**Requirement**:
Look through the records that follow. Copy every line containing the word "font".

[User interface change data]
───
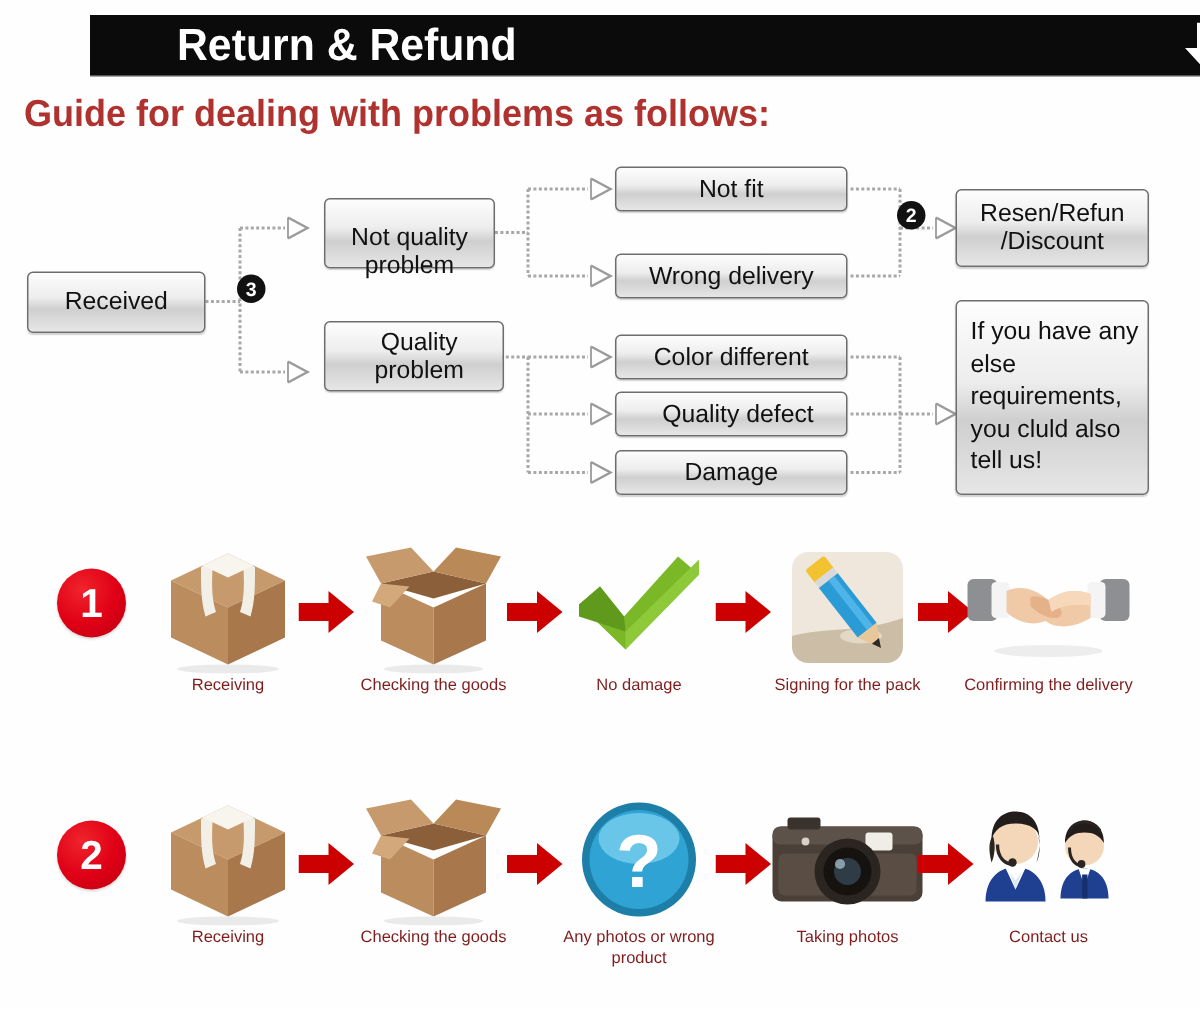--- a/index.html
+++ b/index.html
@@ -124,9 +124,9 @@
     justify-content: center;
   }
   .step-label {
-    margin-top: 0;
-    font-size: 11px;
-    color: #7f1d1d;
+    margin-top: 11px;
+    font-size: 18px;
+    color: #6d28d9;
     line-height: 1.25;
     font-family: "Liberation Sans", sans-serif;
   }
───
**Expected output**:
-    font-size: 11px;
+    font-size: 18px;
     font-family: "Liberation Sans", sans-serif;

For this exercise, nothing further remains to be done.